XXe siècle: apparition de l’ordinateur et du téléphone, portatifs dès les années 1980. Tout change à nouveau. Banques de données et moteurs de recherche permettent de communiquer en temps réel en tous lieux, donnent accès à tout: plus besoin de se déplacer dans des bibliothèques, développement des «conférences en ligne», etc.: le monde est à disposition sur ce petit écran que l’on tient dans les mains. La mémoire est expulsée de nos pratiques: tout se retrouve en un seul clic. Les sciences «dures» progressent grâce à des calculs impossibles à réaliser par un seul homme. Michel Serres parle à ce propos «d’externalisation des facultés cognitives»: l’ordinateur devient un outil de pensée.
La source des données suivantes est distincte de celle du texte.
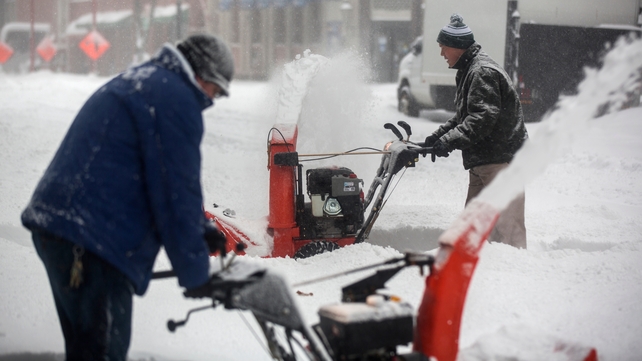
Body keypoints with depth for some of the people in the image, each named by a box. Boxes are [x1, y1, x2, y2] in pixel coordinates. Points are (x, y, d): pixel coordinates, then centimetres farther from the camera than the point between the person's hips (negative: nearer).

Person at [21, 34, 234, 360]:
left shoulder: (133, 83, 23)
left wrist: (201, 230, 28)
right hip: (93, 239, -10)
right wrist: (195, 274, -3)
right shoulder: (177, 99, -10)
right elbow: (177, 194, -13)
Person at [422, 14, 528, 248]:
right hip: (483, 162, 11)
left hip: (501, 160, -11)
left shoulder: (483, 72, -15)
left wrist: (450, 140, -26)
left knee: (505, 226, -11)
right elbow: (462, 117, 23)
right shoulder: (469, 71, 19)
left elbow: (483, 118, -25)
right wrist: (438, 136, 12)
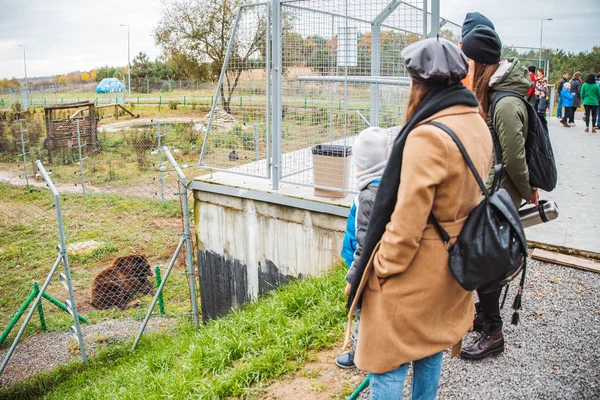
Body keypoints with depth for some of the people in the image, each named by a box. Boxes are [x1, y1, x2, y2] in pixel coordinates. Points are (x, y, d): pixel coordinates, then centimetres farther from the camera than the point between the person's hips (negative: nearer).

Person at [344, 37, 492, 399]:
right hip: (453, 262, 9)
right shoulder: (478, 126, 3)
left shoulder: (427, 137, -26)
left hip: (415, 270, -9)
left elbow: (409, 216, -25)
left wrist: (385, 266, -13)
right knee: (431, 348, 25)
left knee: (387, 357, 6)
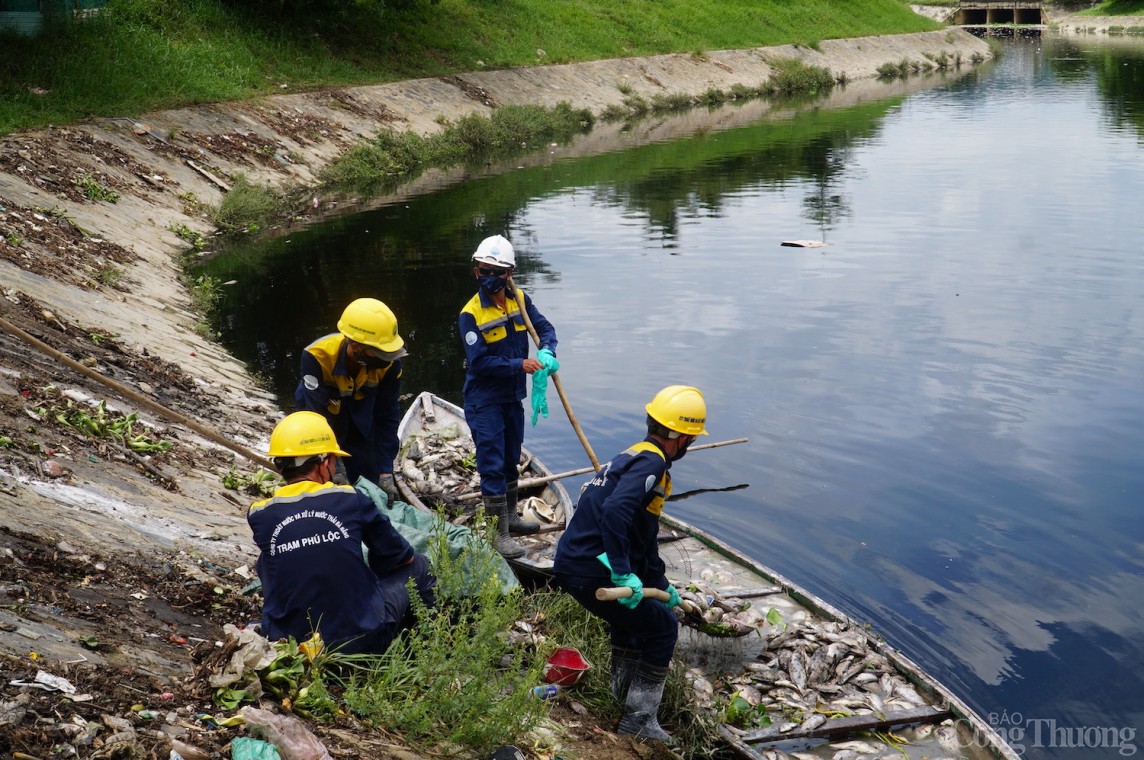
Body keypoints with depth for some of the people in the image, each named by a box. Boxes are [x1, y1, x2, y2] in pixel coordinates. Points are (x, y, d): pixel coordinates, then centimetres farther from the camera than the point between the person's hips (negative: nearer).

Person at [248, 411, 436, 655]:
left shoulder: (259, 515, -5)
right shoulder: (350, 500, -8)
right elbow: (402, 557, 5)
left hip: (289, 643, 2)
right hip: (361, 639, -2)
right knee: (419, 565, 19)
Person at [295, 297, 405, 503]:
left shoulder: (389, 362, -30)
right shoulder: (317, 356, -39)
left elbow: (387, 417, -21)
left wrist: (386, 473, -24)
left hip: (361, 422, 2)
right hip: (322, 413, -2)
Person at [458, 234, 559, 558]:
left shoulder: (520, 300, 0)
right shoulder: (471, 314, -18)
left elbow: (545, 328, 1)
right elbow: (479, 362, -21)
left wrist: (546, 352, -20)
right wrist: (519, 365, -27)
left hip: (513, 397, 6)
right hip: (484, 401, -6)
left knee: (511, 461, 20)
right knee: (492, 467, -4)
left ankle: (511, 516, 36)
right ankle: (500, 534, 1)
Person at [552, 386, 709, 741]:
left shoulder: (636, 456, 17)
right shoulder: (651, 464, -14)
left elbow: (643, 536, 28)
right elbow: (614, 513, -32)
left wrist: (661, 584, 35)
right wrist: (624, 573, -28)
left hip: (571, 563, 10)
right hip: (591, 572, -10)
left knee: (631, 613, 32)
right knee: (663, 627, 4)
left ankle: (624, 687, 43)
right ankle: (639, 718, 8)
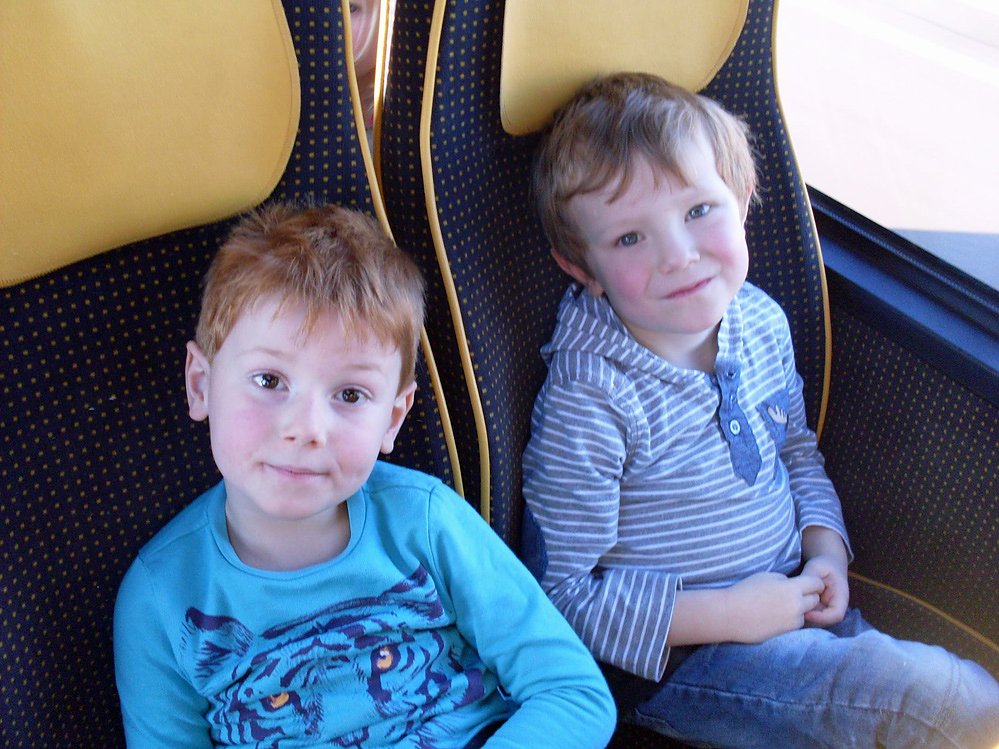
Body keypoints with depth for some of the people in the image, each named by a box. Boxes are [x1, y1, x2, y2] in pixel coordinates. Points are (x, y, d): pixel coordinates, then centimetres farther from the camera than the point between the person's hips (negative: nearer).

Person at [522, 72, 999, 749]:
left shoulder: (761, 321, -2)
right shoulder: (589, 400, -24)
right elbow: (565, 593, -19)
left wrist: (826, 551, -1)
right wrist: (730, 614, -21)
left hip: (789, 603, 7)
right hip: (668, 651, -6)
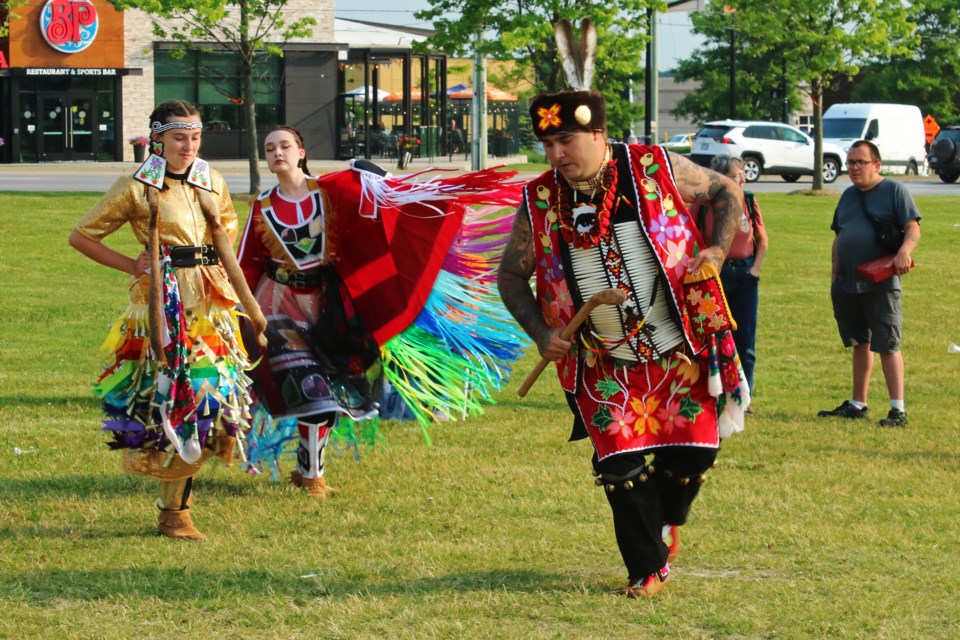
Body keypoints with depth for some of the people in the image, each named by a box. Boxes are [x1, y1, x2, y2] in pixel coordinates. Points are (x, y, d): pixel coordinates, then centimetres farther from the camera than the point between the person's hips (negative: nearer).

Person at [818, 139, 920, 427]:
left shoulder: (894, 191, -3)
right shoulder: (849, 196, 17)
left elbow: (913, 228, -10)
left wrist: (905, 250, -29)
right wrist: (835, 273, 15)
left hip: (881, 284, -7)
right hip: (847, 284, 7)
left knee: (887, 345, -10)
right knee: (860, 344, 15)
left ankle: (898, 410, -10)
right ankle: (857, 404, 23)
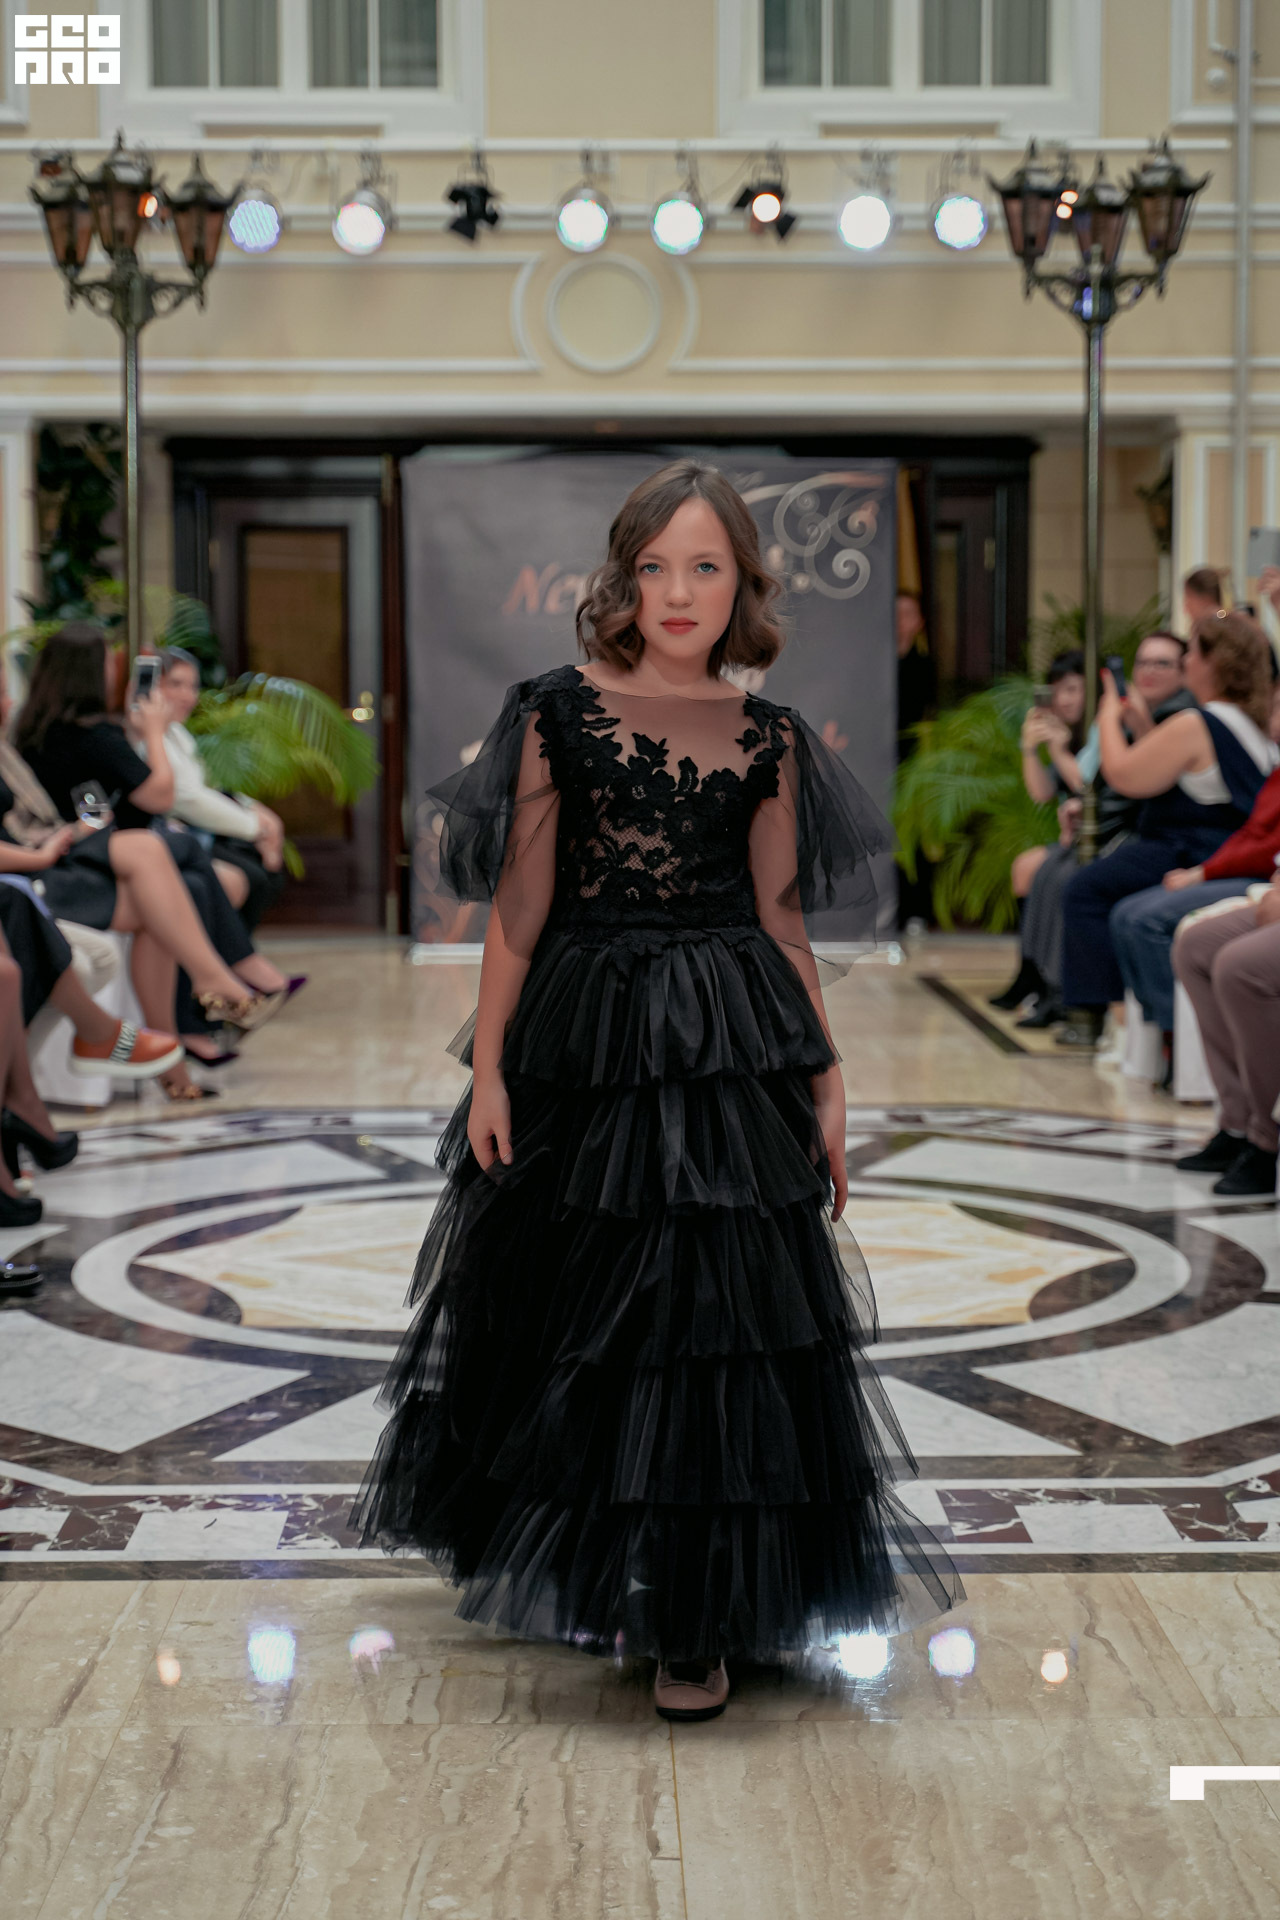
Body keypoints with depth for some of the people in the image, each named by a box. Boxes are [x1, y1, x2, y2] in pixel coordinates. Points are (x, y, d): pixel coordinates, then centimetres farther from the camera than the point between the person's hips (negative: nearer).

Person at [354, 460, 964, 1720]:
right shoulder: (559, 713, 0)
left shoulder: (767, 739, 5)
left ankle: (699, 1616, 13)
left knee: (720, 1318, 0)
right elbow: (519, 906, -1)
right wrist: (487, 1068, -5)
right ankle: (571, 1565, 34)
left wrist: (824, 1082, 6)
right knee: (568, 1312, 10)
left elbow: (783, 919, 9)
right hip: (581, 1046, 0)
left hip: (732, 1051, 1)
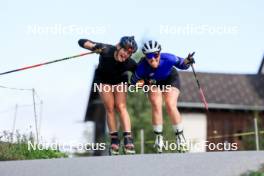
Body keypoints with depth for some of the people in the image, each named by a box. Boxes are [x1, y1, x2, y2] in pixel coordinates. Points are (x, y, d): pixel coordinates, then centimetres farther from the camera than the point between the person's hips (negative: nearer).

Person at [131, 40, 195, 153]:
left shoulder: (167, 58, -37)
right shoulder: (142, 66, -35)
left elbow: (182, 64, -20)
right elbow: (134, 81, -22)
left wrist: (187, 61, -41)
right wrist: (144, 82, -39)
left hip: (170, 79, -1)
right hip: (153, 82, 1)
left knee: (171, 106, -16)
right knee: (156, 106, -17)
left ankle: (180, 136, -2)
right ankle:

Une population née dans les années 1990, parfaitement à l’aise avec cet appareil tenu en main comme un appendice, l’utilise à tout propos et tout le temps, dans un brouhaha continu. Cette génération communique avec des amis dans le monde entier, par mail, SMS et téléphone, travaille partout, son «bureau» dans la poche! Et les anciens s’affolent et regrettent un passé où, dans le silence des salles d’école, des enfants sages apprenaient leur table de multiplication! Enfin, extraordinaire basculement, par le biais du «smartphone», la parole supplante l’écrit – dont l’apprentissage tend à disparaître. D’autant plus démocratique devient l’accès à l’information, mobile et rapide, aussi improbable par sa diffusion que par ses effets: pétitions, réseaux sociaux, «blogs», rendent compte de faits dont nous n’aurions autrement pas connaissance: c’est indiscutablement un progrès. Changement donc des manières de vivre ensemble, d’apprendre, de se mouvoir dans un monde «virtuel», où les utilisateurs, hébergés sous forme d’«avatars», travaillent, échangent, agissent, jouent.
T’es où, t’es qui – ubiquité, métamorphose: voilà ces nouveaux petits dieux, desquels nous devrions apprendre ce qu’ils ont gagné avec l’informatique, au lieu de pleurer ce que nous avons perdu! Parce que, attention, les discours passéistes relèvent souvent de l’incompétence! Max Planck disait: «Une théorie nouvelle ne triomphe jamais. Ce sont ses adversaires qui finissent par mourir!» Et mon grand-oncle avait raison de rappeler: quand j’entends «moi, de mon temps», je sors mon fusil!
Cela n’empêche pas de s’interroger: dans cette immense messagerie qu’est devenu le monde, comment ce nouvel usager d’informatique va-t-il rencontrer le «hors-réseau»? Comment, partout repérable tel un prisonnier muni du bracelet électronique, va-t-il trouver un espace non surveillé? Comment va-t-il déjouer la pensée unique? Comment va-t-il résister à la publicité, aux manipulations de l’information, à la diffusion de fausses nouvelles? Comment, incarné virtuellement par un code numérique sur les sites Internet, saura-t-il retrouver son corps? Parviendra-t-il, une fois maîtrisée la fascination qu’exerce sur lui ce petit écran, à être un individu libre, personnel et unique au monde?